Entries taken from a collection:

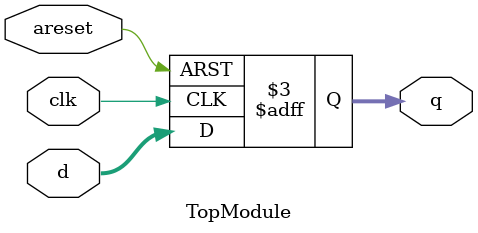
<source format=v>
module TopModule(
    input clk,
    input areset,
    input [7:0] d,
    output reg [7:0] q
);
    // Initialize output to zero for simulation
    initial begin : blk_1
        q = 8'b0;
    end
    
    // 8 D flip-flops with active high asynchronous reset
    always @(posedge clk or posedge areset) begin : blk_2
        if (areset)
            q <= 8'b0;      // Asynchronous reset to 0
        else
            q <= d;         // Capture input on positive clock edge
    end

endmodule

</source>
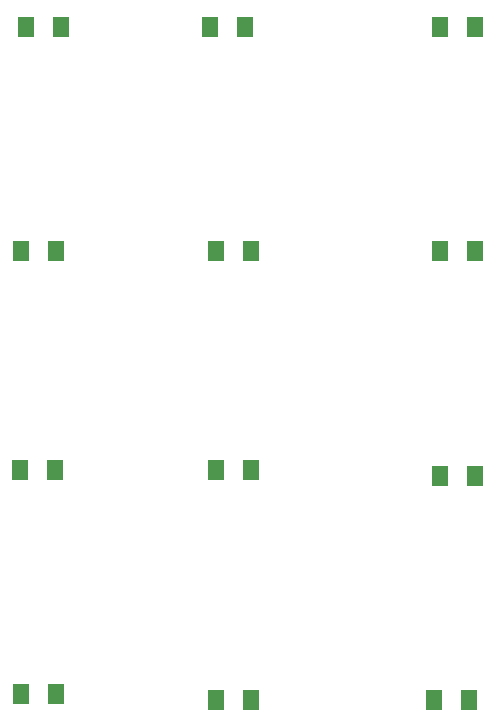
<source format=gbp>
%TF.GenerationSoftware,KiCad,Pcbnew,8.0.0*%
%TF.CreationDate,2024-03-18T12:55:46-04:00*%
%TF.ProjectId,mmp,6d6d702e-6b69-4636-9164-5f7063625858,rev?*%
%TF.SameCoordinates,Original*%
%TF.FileFunction,Paste,Bot*%
%TF.FilePolarity,Positive*%
%FSLAX46Y46*%
G04 Gerber Fmt 4.6, Leading zero omitted, Abs format (unit mm)*
G04 Created by KiCad (PCBNEW 8.0.0) date 2024-03-18 12:55:46*
%MOMM*%
%LPD*%
G01*
G04 APERTURE LIST*
G04 Aperture macros list*
%AMRoundRect*
0 Rectangle with rounded corners*
0 $1 Rounding radius*
0 $2 $3 $4 $5 $6 $7 $8 $9 X,Y pos of 4 corners*
0 Add a 4 corners polygon primitive as box body*
4,1,4,$2,$3,$4,$5,$6,$7,$8,$9,$2,$3,0*
0 Add four circle primitives for the rounded corners*
1,1,$1+$1,$2,$3*
1,1,$1+$1,$4,$5*
1,1,$1+$1,$6,$7*
1,1,$1+$1,$8,$9*
0 Add four rect primitives between the rounded corners*
20,1,$1+$1,$2,$3,$4,$5,0*
20,1,$1+$1,$4,$5,$6,$7,0*
20,1,$1+$1,$6,$7,$8,$9,0*
20,1,$1+$1,$8,$9,$2,$3,0*%
G04 Aperture macros list end*
%ADD10RoundRect,0.250001X-0.462499X-0.624999X0.462499X-0.624999X0.462499X0.624999X-0.462499X0.624999X0*%
%ADD11RoundRect,0.250001X0.462499X0.624999X-0.462499X0.624999X-0.462499X-0.624999X0.462499X-0.624999X0*%
G04 APERTURE END LIST*
D10*
%TO.C,D3*%
X136500000Y-61000000D03*
X139475000Y-61000000D03*
%TD*%
D11*
%TO.C,D4*%
X103955000Y-80000000D03*
X100980000Y-80000000D03*
%TD*%
D10*
%TO.C,D8*%
X117500000Y-98500000D03*
X120475000Y-98500000D03*
%TD*%
%TO.C,D2*%
X117000000Y-61035000D03*
X119975000Y-61035000D03*
%TD*%
%TO.C,D5*%
X117500000Y-80000000D03*
X120475000Y-80000000D03*
%TD*%
%TO.C,D6*%
X136500000Y-80000000D03*
X139475000Y-80000000D03*
%TD*%
%TO.C,D9*%
X136525000Y-99000000D03*
X139500000Y-99000000D03*
%TD*%
D11*
%TO.C,D1*%
X104442500Y-61000000D03*
X101467500Y-61000000D03*
%TD*%
D10*
%TO.C,D12*%
X136000000Y-118000000D03*
X138975000Y-118000000D03*
%TD*%
%TO.C,D11*%
X117535000Y-117965000D03*
X120510000Y-117965000D03*
%TD*%
D11*
%TO.C,D7*%
X103930000Y-98500000D03*
X100955000Y-98500000D03*
%TD*%
%TO.C,D10*%
X103965000Y-117477500D03*
X100990000Y-117477500D03*
%TD*%
M02*

</source>
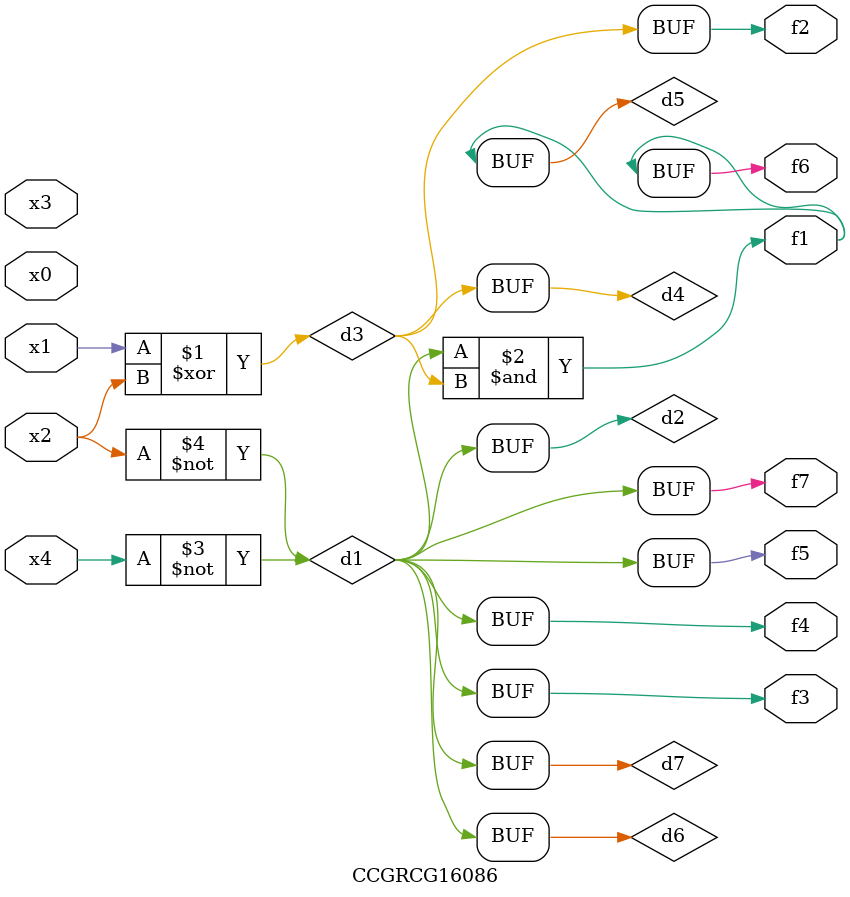
<source format=v>
module CCGRCG16086(
	input x0, x1, x2, x3, x4,
	output f1, f2, f3, f4, f5, f6, f7
);

	wire d1, d2, d3, d4, d5, d6, d7;

	not (d1, x4);
	not (d2, x2);
	xor (d3, x1, x2);
	buf (d4, d3);
	and (d5, d1, d3);
	buf (d6, d1, d2);
	buf (d7, d2);
	assign f1 = d5;
	assign f2 = d4;
	assign f3 = d7;
	assign f4 = d7;
	assign f5 = d7;
	assign f6 = d5;
	assign f7 = d7;
endmodule

</source>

Task statement:
Looking back over the data above, restate word for word the lines that begin at the line with "G04 Aperture macros list*" and end at the line with "1,1,$1+$1,$2,$3*", inclusive.

Solution to this problem:
G04 Aperture macros list*
%AMRoundRect*
0 Rectangle with rounded corners*
0 $1 Rounding radius*
0 $2 $3 $4 $5 $6 $7 $8 $9 X,Y pos of 4 corners*
0 Add a 4 corners polygon primitive as box body*
4,1,4,$2,$3,$4,$5,$6,$7,$8,$9,$2,$3,0*
0 Add four circle primitives for the rounded corners*
1,1,$1+$1,$2,$3*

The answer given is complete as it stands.